I get the feeling a lot of gamedev communities are full of people who haven’t built anything anyone wants to buy, and so get super bitter towards anyone wanting to try, or anyone who manages to make something that actually picks up steam and becomes successful.
They’re the sorts of people that will go “X Game is objectively bad!” and then shill their own game which is also bad.
The same happens in art and animation communities, where something will become popular and people will disguise their feeling of “Why can’t I get that?!” with “pfft, it’s objectively bad!”.

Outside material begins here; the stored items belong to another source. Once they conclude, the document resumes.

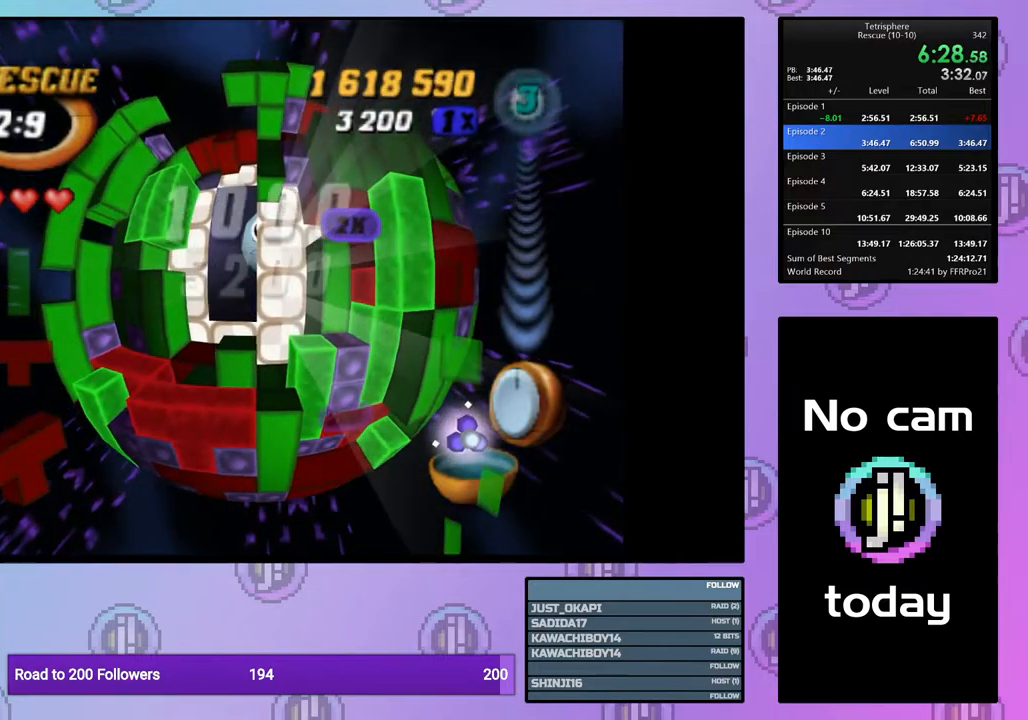
{"buttons": ["CROSS", "SQUARE"], "right_stick": "center", "events": [[117, "CROSS", "down"], [117, "DPAD_RIGHT", "up"], [117, "SQUARE", "down"], [167, "DPAD_UP", "up"], [233, "CROSS", "up"], [233, "SQUARE", "up"], [317, "CROSS", "down"], [317, "SQUARE", "down"], [417, "CROSS", "up"], [417, "SQUARE", "up"], [483, "CROSS", "down"], [483, "SQUARE", "down"]]}
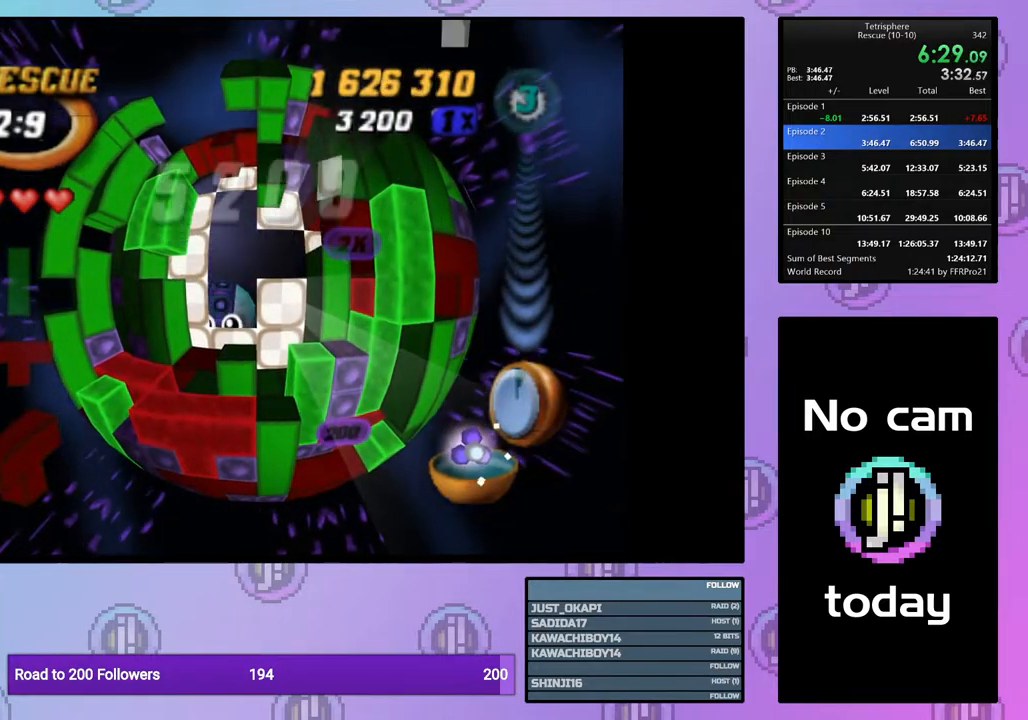
{"buttons": ["CROSS", "SQUARE"], "right_stick": "center", "events": [[67, "CROSS", "up"], [67, "SQUARE", "up"], [133, "CROSS", "down"], [133, "SQUARE", "down"], [233, "CROSS", "up"], [233, "SQUARE", "up"], [300, "CROSS", "down"], [300, "SQUARE", "down"], [400, "CROSS", "up"], [400, "SQUARE", "up"], [467, "CROSS", "down"], [467, "SQUARE", "down"]]}
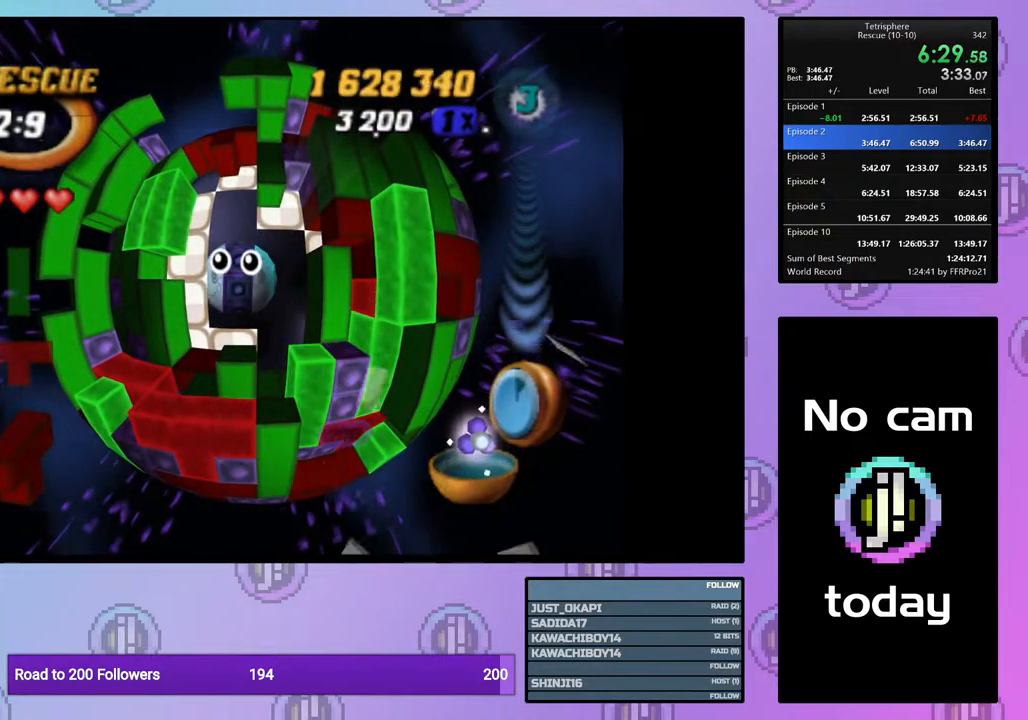
{"buttons": ["CROSS", "SQUARE"], "right_stick": "center", "events": [[50, "SQUARE", "up"], [67, "CROSS", "up"], [133, "CROSS", "down"], [133, "SQUARE", "down"], [217, "SQUARE", "up"], [233, "CROSS", "up"], [300, "CROSS", "down"], [300, "SQUARE", "down"], [383, "SQUARE", "up"], [400, "CROSS", "up"], [450, "CROSS", "down"], [450, "SQUARE", "down"]]}
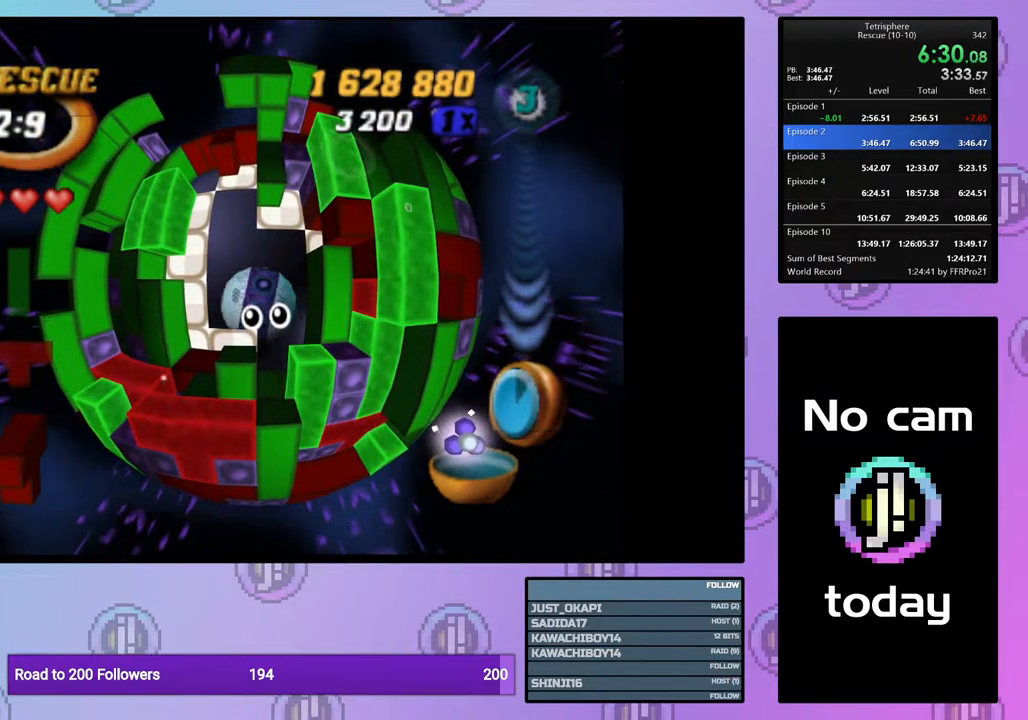
{"buttons": ["CROSS", "SQUARE"], "right_stick": "center", "events": [[33, "SQUARE", "up"], [67, "CROSS", "up"], [117, "CROSS", "down"], [117, "SQUARE", "down"], [200, "SQUARE", "up"], [233, "CROSS", "up"], [283, "CROSS", "down"], [283, "SQUARE", "down"], [367, "SQUARE", "up"], [383, "CROSS", "up"], [467, "CROSS", "down"], [467, "SQUARE", "down"]]}
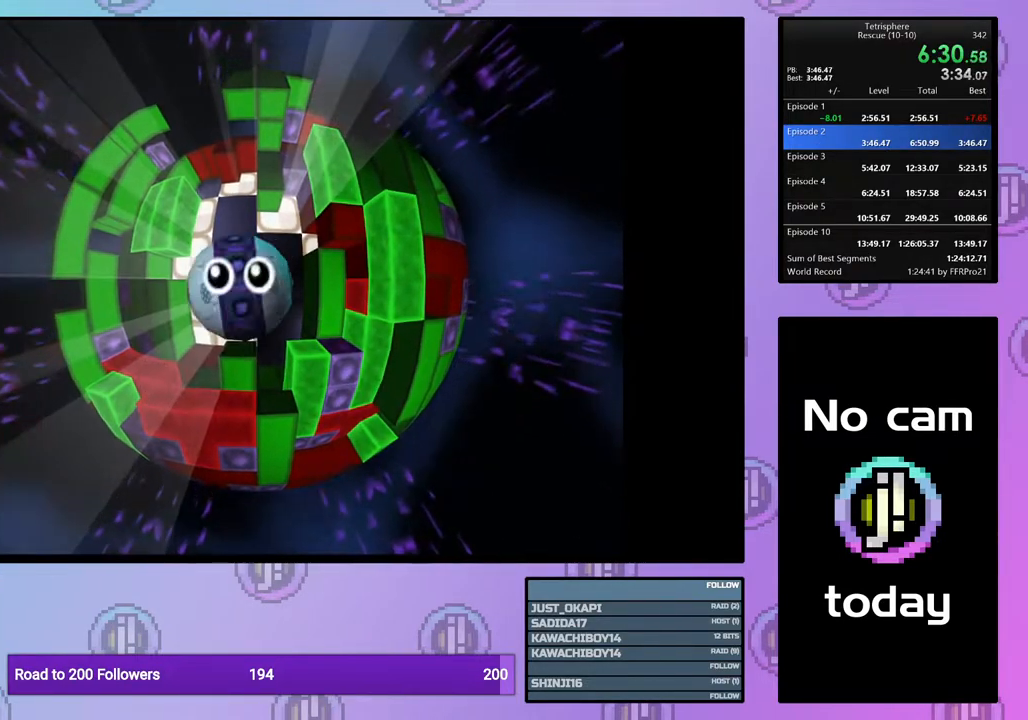
{"buttons": ["CROSS", "SQUARE"], "right_stick": "center", "events": [[33, "SQUARE", "up"], [50, "CROSS", "up"], [117, "CROSS", "down"], [117, "SQUARE", "down"], [183, "SQUARE", "up"], [217, "CROSS", "up"], [300, "CROSS", "down"], [300, "SQUARE", "down"], [367, "SQUARE", "up"], [383, "CROSS", "up"], [467, "CROSS", "down"], [467, "SQUARE", "down"]]}
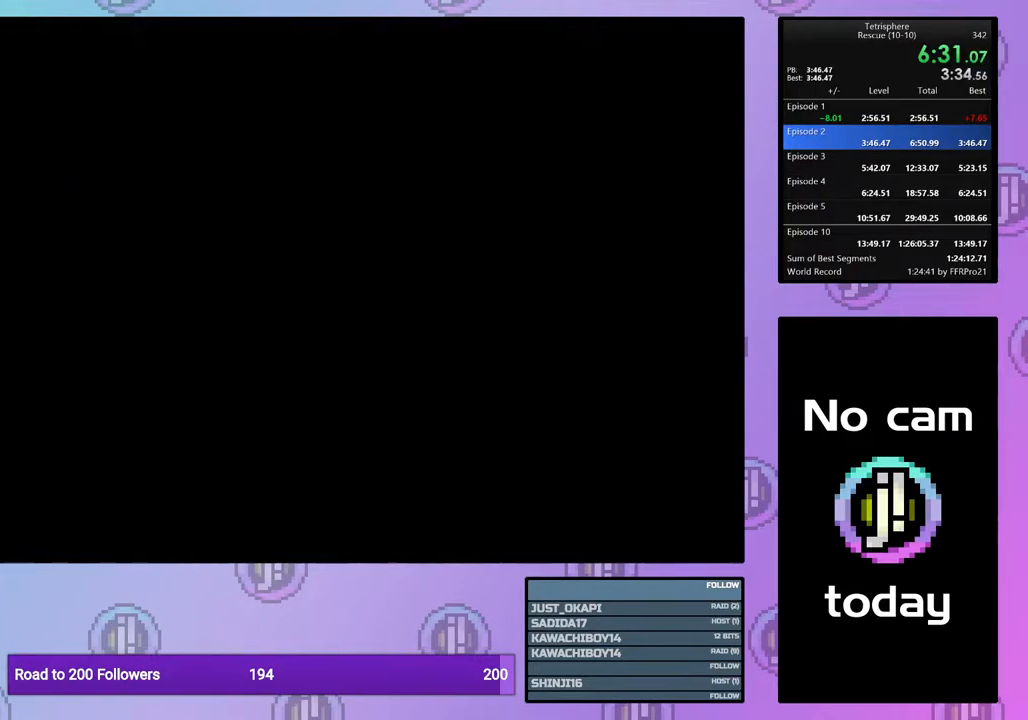
{"buttons": ["CROSS", "SQUARE"], "right_stick": "center", "events": [[33, "SQUARE", "up"], [50, "CROSS", "up"], [133, "CROSS", "down"], [133, "SQUARE", "down"], [217, "CROSS", "up"], [217, "SQUARE", "up"], [300, "CROSS", "down"], [300, "SQUARE", "down"], [383, "SQUARE", "up"], [400, "CROSS", "up"], [483, "CROSS", "down"], [483, "SQUARE", "down"]]}
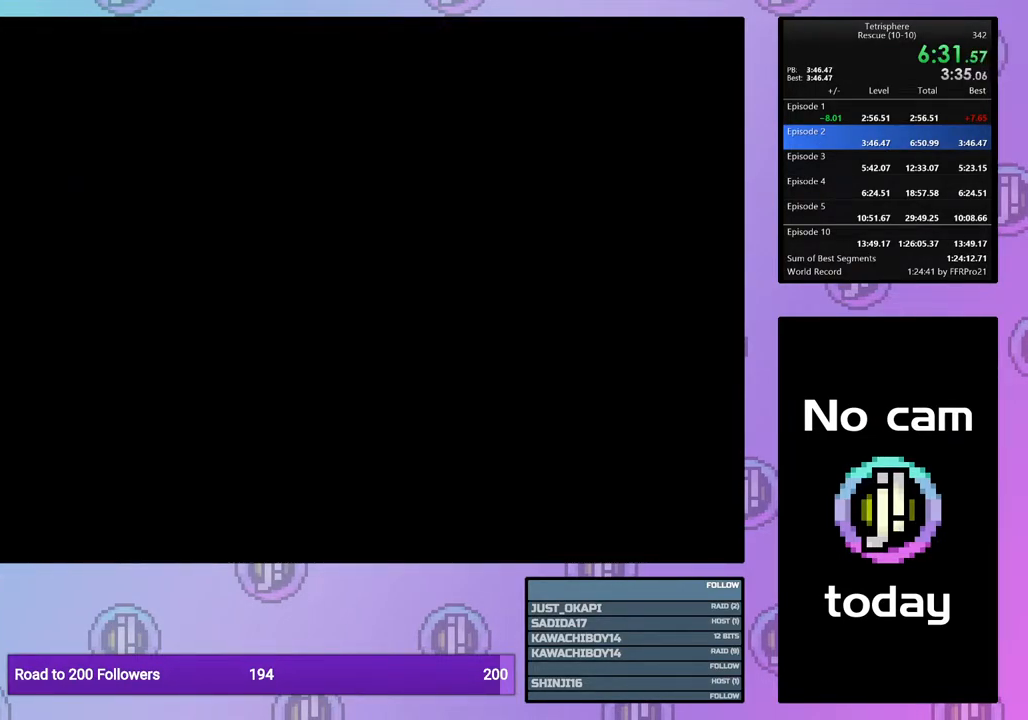
{"buttons": ["CROSS", "SQUARE"], "right_stick": "center", "events": [[50, "SQUARE", "up"], [67, "CROSS", "up"], [133, "CROSS", "down"], [133, "SQUARE", "down"], [233, "SQUARE", "up"], [250, "CROSS", "up"], [317, "CROSS", "down"], [317, "SQUARE", "down"], [400, "SQUARE", "up"], [417, "CROSS", "up"], [483, "CROSS", "down"], [483, "SQUARE", "down"]]}
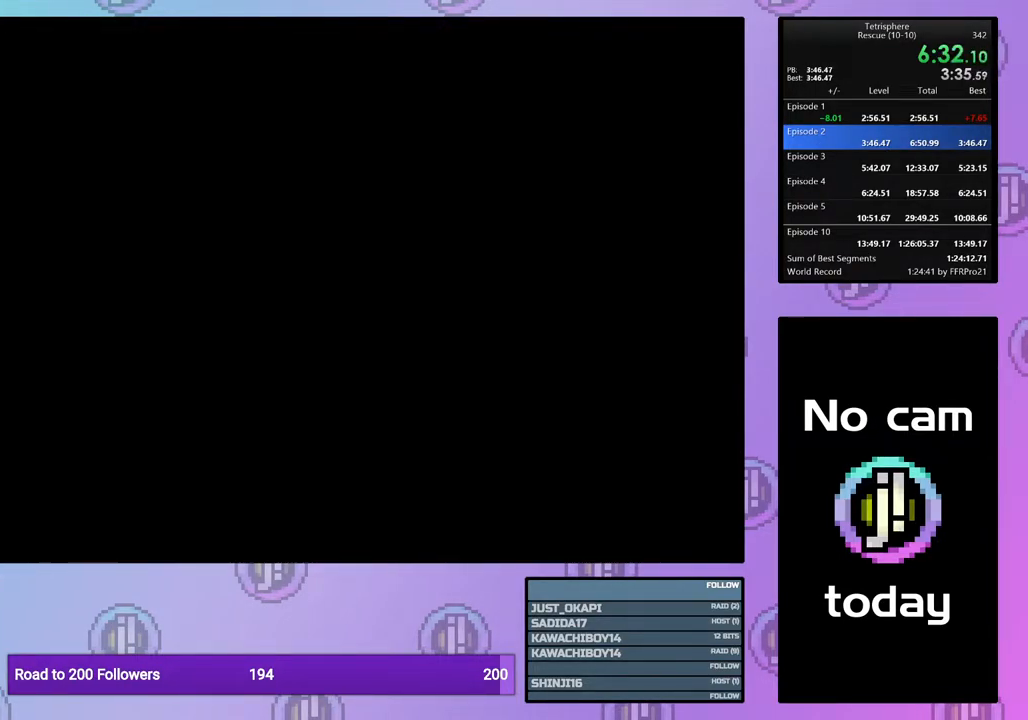
{"buttons": ["CROSS", "SQUARE"], "right_stick": "center", "events": [[33, "SQUARE", "up"], [67, "CROSS", "up"], [133, "CROSS", "down"], [133, "SQUARE", "down"], [217, "SQUARE", "up"], [233, "CROSS", "up"], [317, "CROSS", "down"], [317, "SQUARE", "down"], [383, "CROSS", "up"], [383, "SQUARE", "up"], [467, "CROSS", "down"], [467, "SQUARE", "down"]]}
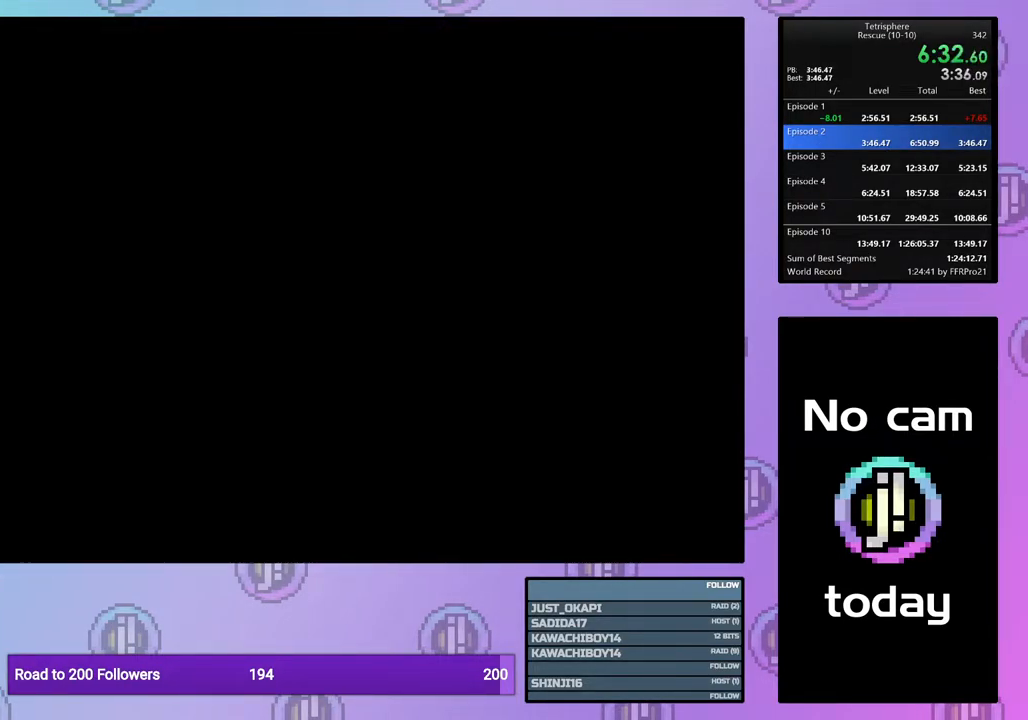
{"buttons": ["CROSS", "SQUARE"], "right_stick": "center", "events": [[33, "SQUARE", "up"], [50, "CROSS", "up"], [117, "CROSS", "down"], [133, "SQUARE", "down"], [217, "SQUARE", "up"], [233, "CROSS", "up"], [300, "CROSS", "down"], [300, "SQUARE", "down"], [400, "CROSS", "up"], [400, "SQUARE", "up"], [483, "CROSS", "down"], [483, "SQUARE", "down"]]}
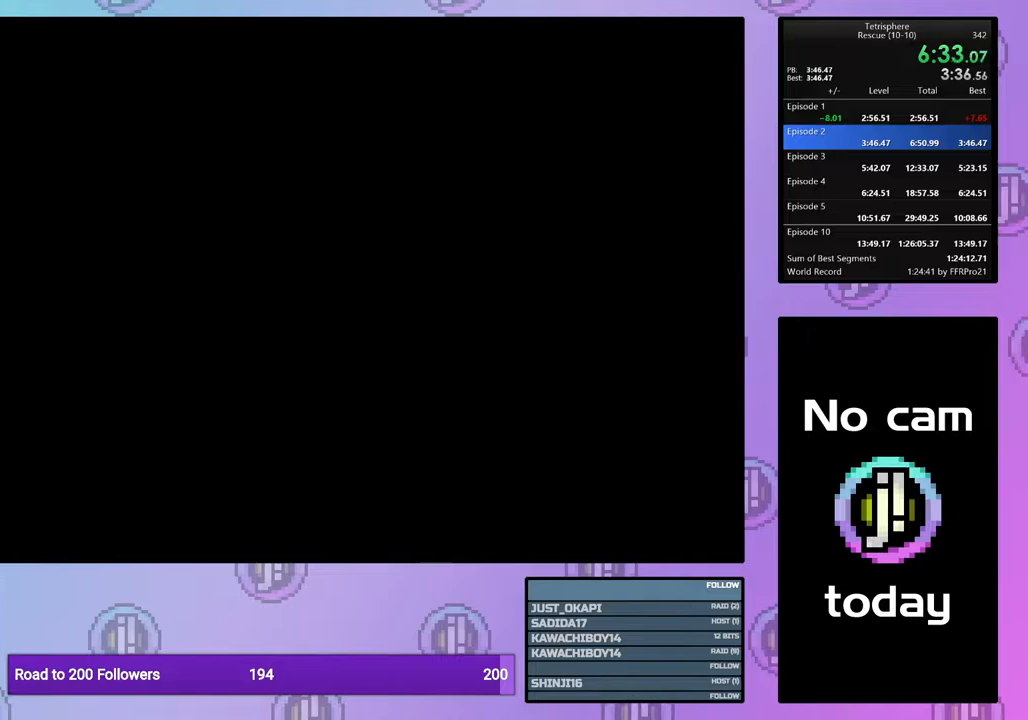
{"buttons": ["CROSS", "SQUARE"], "right_stick": "center", "events": [[67, "CROSS", "up"], [67, "SQUARE", "up"], [150, "CROSS", "down"], [150, "SQUARE", "down"], [250, "CROSS", "up"], [250, "SQUARE", "up"], [317, "CROSS", "down"], [317, "SQUARE", "down"], [367, "SQUARE", "up"], [383, "CROSS", "up"], [450, "CROSS", "down"], [450, "SQUARE", "down"]]}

I get the feeling a lot of gamedev communities are full of people who haven’t built anything anyone wants to buy, and so get super bitter towards anyone wanting to try, or anyone who manages to make something that actually picks up steam and becomes successful.
They’re the sorts of people that will go “X Game is objectively bad!” and then shill their own game which is also bad.
The same happens in art and animation communities, where something will become popular and people will disguise their feeling of “Why can’t I get that?!” with “pfft, it’s objectively bad!”.
Most Indie gamedev communities are super supportive of each other, or at least that’s been my experience from TIGSource to Itch.io days.
Speaking as someone who knows a little about game development from formal education in the matter
99% of people on the internet critizing game development have not the faintest idea what they are talking about.
A quick, translation guide (joke):
“I understand that might not be easy but” - would be super easy but there is a list of good reasons why we shouldn’t
“Seems like it would be easy too…” - its a pointlessly impossible endeavour to spend any time on this.
Also with gamedev there is the additional “I have this great idea but I don’t know how to code” community too.
statistically speaking not every game will be a commercial success.
I am sure you are right, but r/gaming is a general gaming board. It’s not really focused on game creation/development.